- Country: Argentina
- Province: Tucumán

Government
- • Municipal Commissioner: Aída Rosa Alderete
- Elevation: 1,135 ft (346 m)

Population (2001)
- • Total: 1,888
- Time zone: UTC−3 (ART)
- Postal code: 4147
- Area code: 03865

= Arcadia, Tucumán =

Arcadia (Tucumán) is a settlement (Rural Commune) in Tucumán Province in northern Argentina. Arcadia is in the Chicligasta Department. The jurisdiction of the municipality covers the region between the Gastona and Rio Seco rivers (south and north of the said rivers, responsibility of the municipality of Concepción and the commune of Rio Seco, respectively).
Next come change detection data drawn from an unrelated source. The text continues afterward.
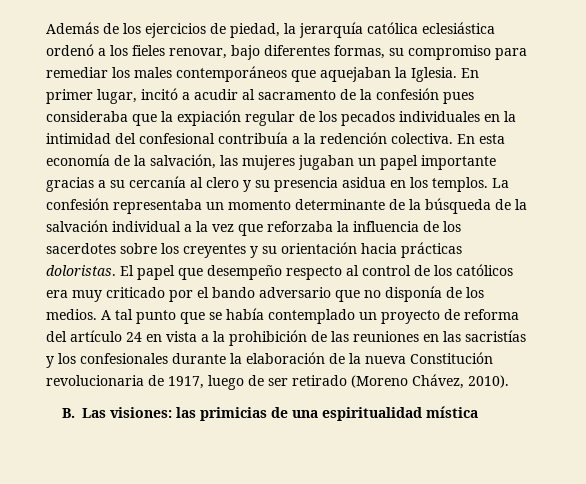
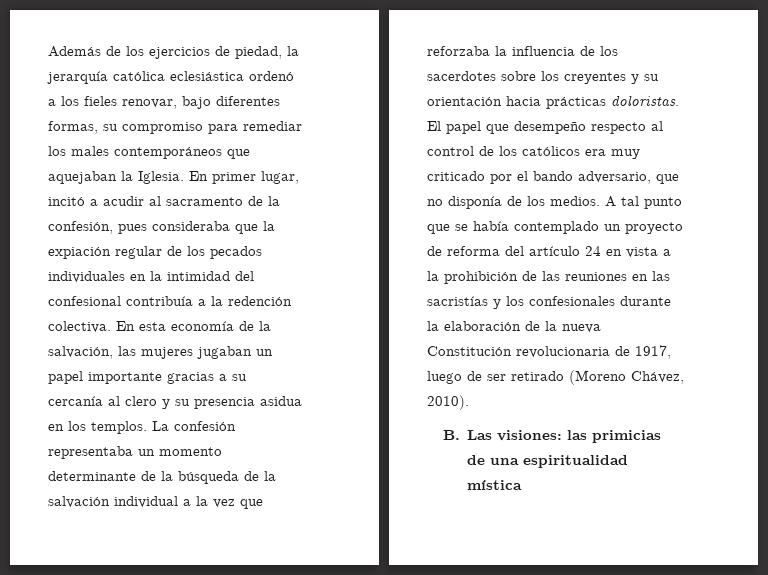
[376,88,439,100] confesión -> [48,221,113,234] confesión,
[259,287,331,298] adversario -> [578,171,651,184] adversario,

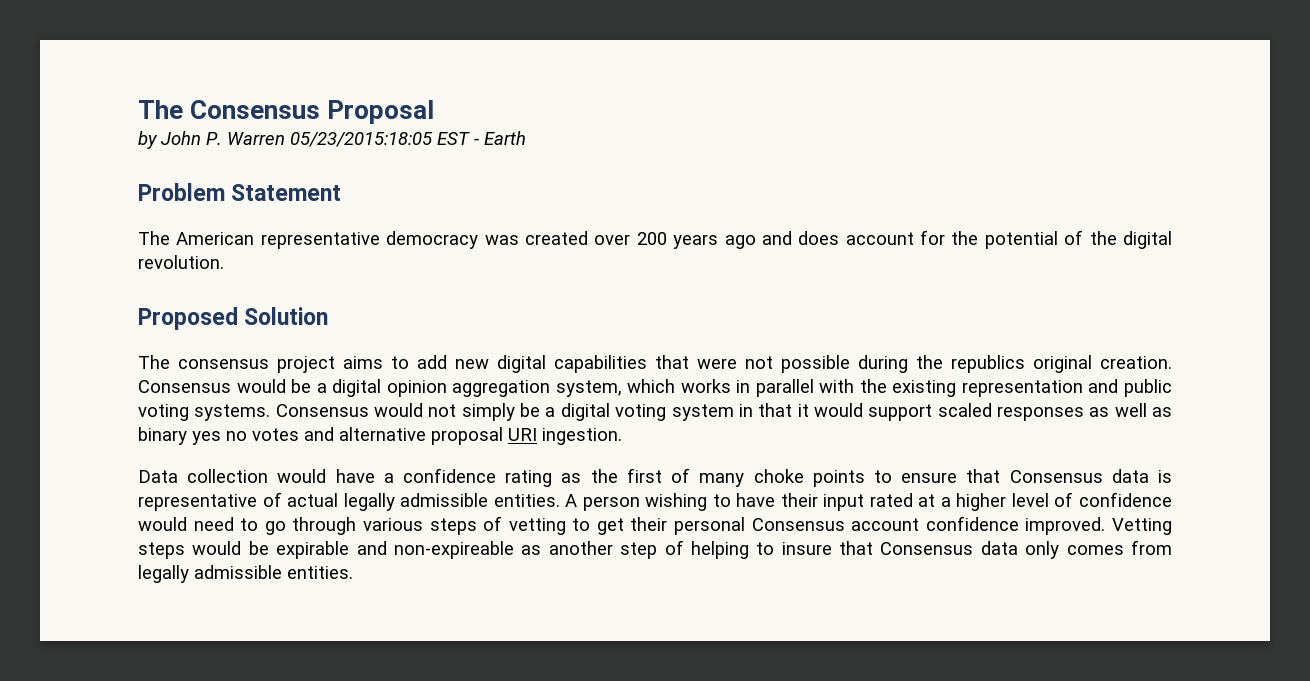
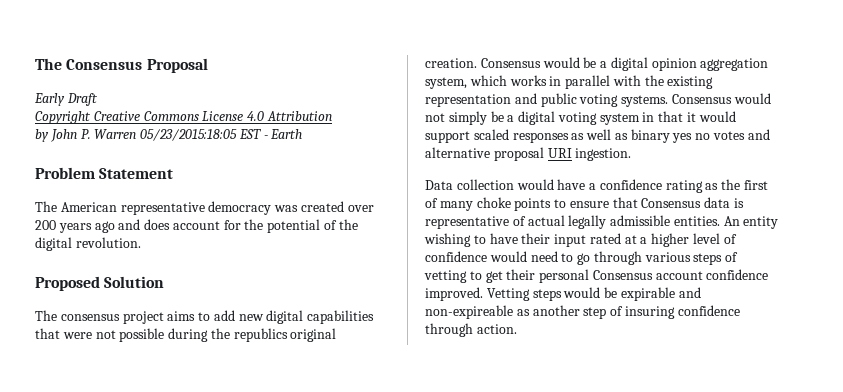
(435, 112) none -> [34,93,98,106] [35,111,332,124] // Early Draft // Copyright Creative Commons License 4.0 Attribution
[565,494,640,511] A person -> [723,216,779,229] An entity
[690,540,1173,559] [138,565,353,583] helping to insure that Consensus data only comes from legally admissible entities. -> [624,305,740,319] [425,323,517,337] insuring confidence through action.

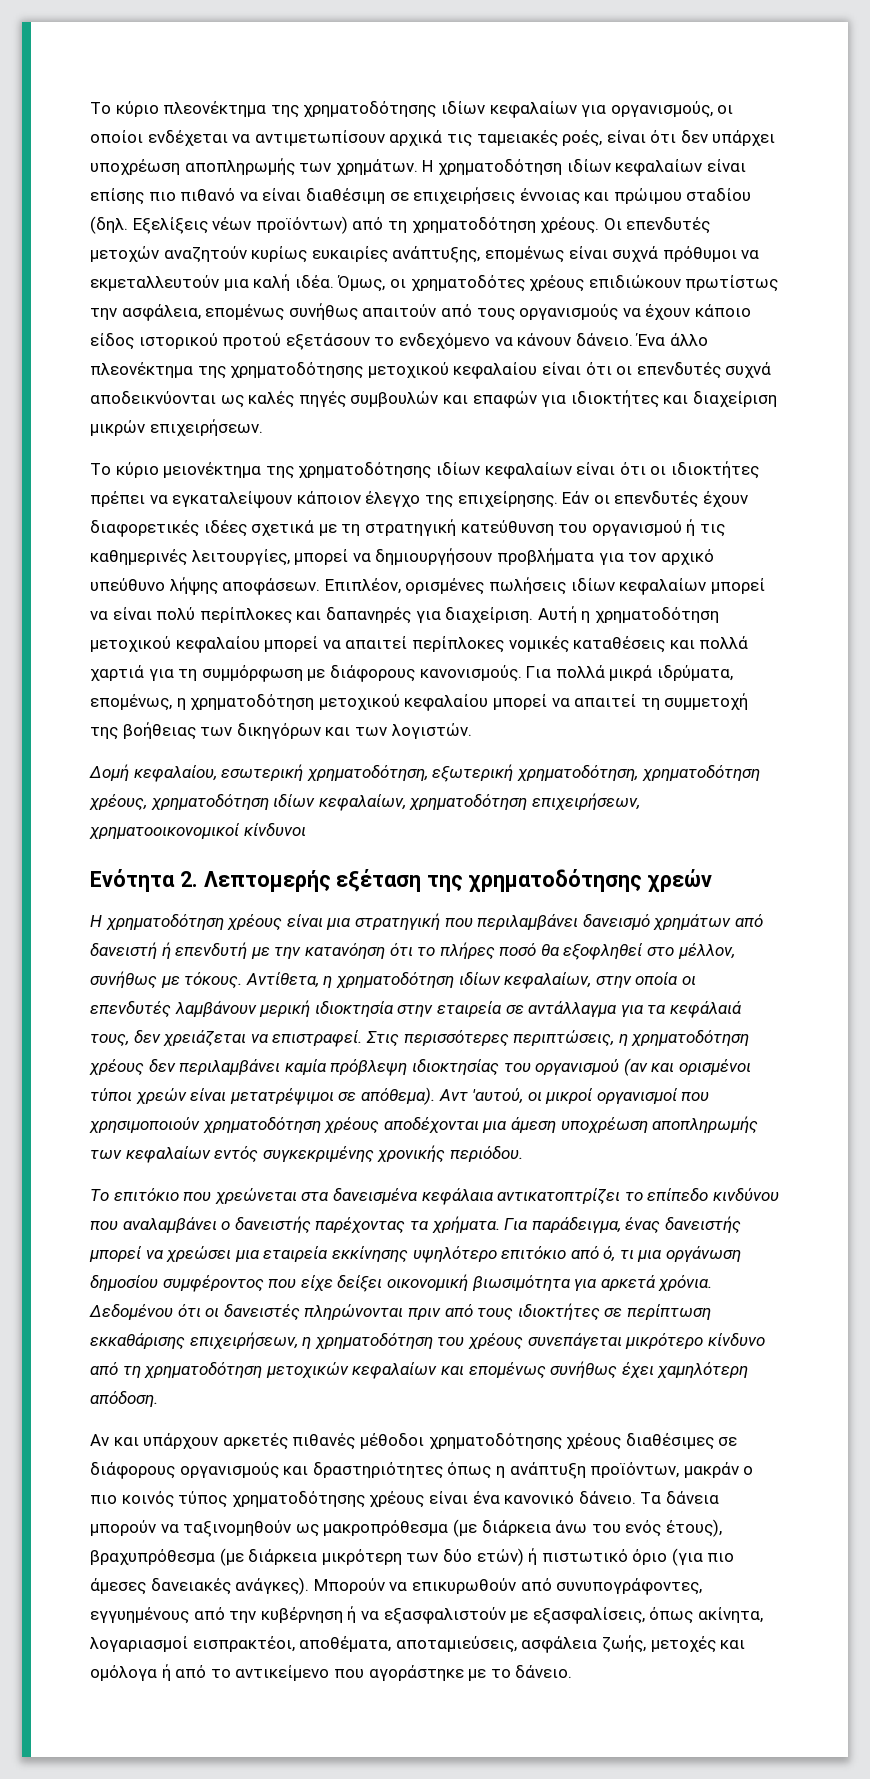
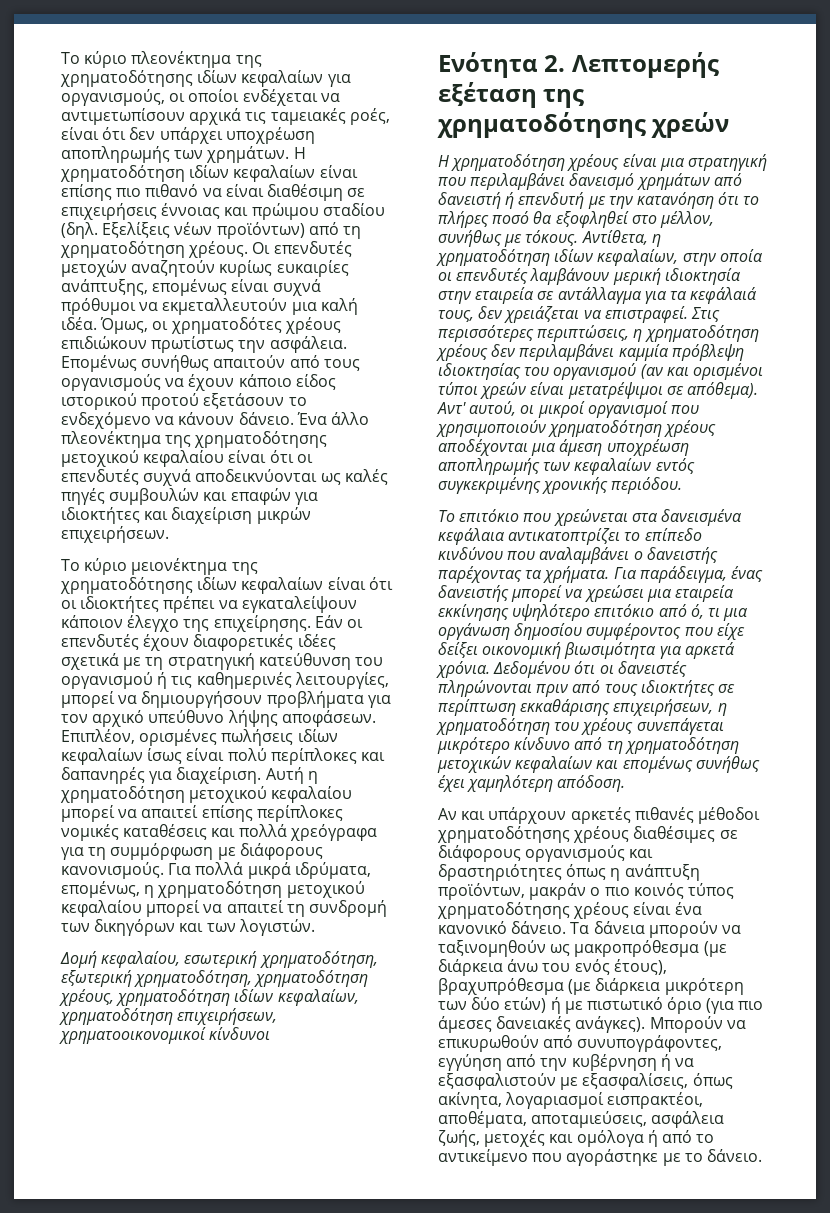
[121,304,285,321] ασφάλεια, επομένως -> [269,336,347,353] [61,355,137,372] ασφάλεια. Επομένως
[710,578,765,594] [90,611,108,620] μπορεί να -> [147,748,183,764] ίσως
(408, 642) none -> [201,805,253,822] επίσης
[90,665,144,681] χαρτιά -> [289,824,377,841] χρεόγραφα
[664,693,749,710] [90,722,196,740] συμμετοχή της βοήθειας -> [308,900,387,917] συνδρομή
[284,1059,326,1075] καμία -> [618,344,669,361] καμμία
[438,1088,524,1104] Αντ 'αυτού, -> [437,401,517,416] Αντ' αυτού,
(538, 1556) none -> [564,1001,583,1014] με
[90,1607,189,1624] εγγυημένους -> [438,1054,502,1071] εγγύηση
Arcadia is located 66 km from the provincial capital of San Miguel de Tucumán and 6 km from Concepción.

==Location==
Arcadia is located at the intersection of 9 de Julio and Pje. s/n, 200 meters from National Highway 38.

==History==
Arcadia was the first place in the Republic of Argentina where military service or "colimba" was done in the late nineteenth century, on the actual Gastona river bank, at the height of the red canyon.

==Feasts==
The patron saint festivities of the Sacred Heart of Jesus is celebrated on last Sunday of July, the celebration is a local outreach programme.